Employers, investigators, and decision-makers are often required to make determinations about the credibility and reliability of employee statements and testimony as part of their work. But how do decision-makers determine whether a witness is lying? And what weight do they attach to such a determination? What role does an investigator or decision-maker’s assessment play in determining the appropriate penalty? In this session, experts will tackle these difficult questions along with the following:
- What factors should be taken into account in assessing credibility? What role, if any, should demeanour play in assessing credibility?
- What is the difference between credibility and reliability? How do these two concepts relate to the idea of honesty?

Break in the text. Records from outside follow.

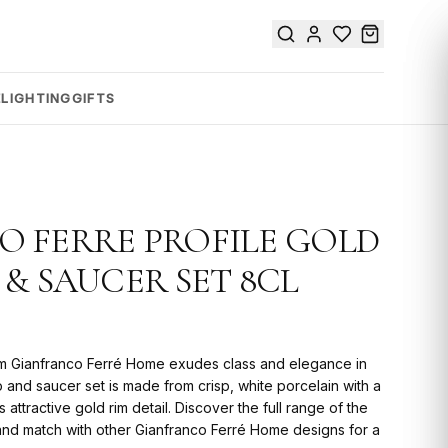
E
LIGHTING
GIFTS
 FERRE PROFILE GOLD
 & SAUCER SET 8CL
rom Gianfranco Ferré Home exudes class and elegance in
p and saucer set is made from crisp, white porcelain with a
ttractive gold rim detail. Discover the full range of the
x and match with other Gianfranco Ferré Home designs for a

- In practice, how do investigators and decision-makers determine someone’s credibility or honesty? What role do an investigator or decision-maker’s personal biases play? How accurately can people assess credibility?

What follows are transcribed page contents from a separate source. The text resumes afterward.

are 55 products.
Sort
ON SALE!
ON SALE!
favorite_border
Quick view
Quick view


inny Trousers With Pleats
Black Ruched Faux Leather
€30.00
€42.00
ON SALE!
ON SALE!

- How does trauma affect memory, and what challenges does this pose for investigators or arbitrators in assessing credibility?
- Are there methods of questioning, interviewing, or observing witnesses that increase the accuracy of credibility assessments?
- What inferences should be drawn from a grievor’s silence during an investigation or arbitration? What reasons aside from guilt might a grievor have for remaining silent? What important policy considerations argue for or against a grievor’s right to remain silent without an adverse inference being drawn?
- What role do the perceived honesty and remorse of grievors play in arbitrators’ assessments of reinstatement and progressive discipline?
- Does an emphasis on confession and apology deprive unionized employees of the right to a fair arbitration process? Are confession and apology relevant to the determination of appropriate progressive discipline? If an arbitrator perceives a grievor to be lying at arbitration, should the arbitrator uphold a harsher penalty than would otherwise be called for?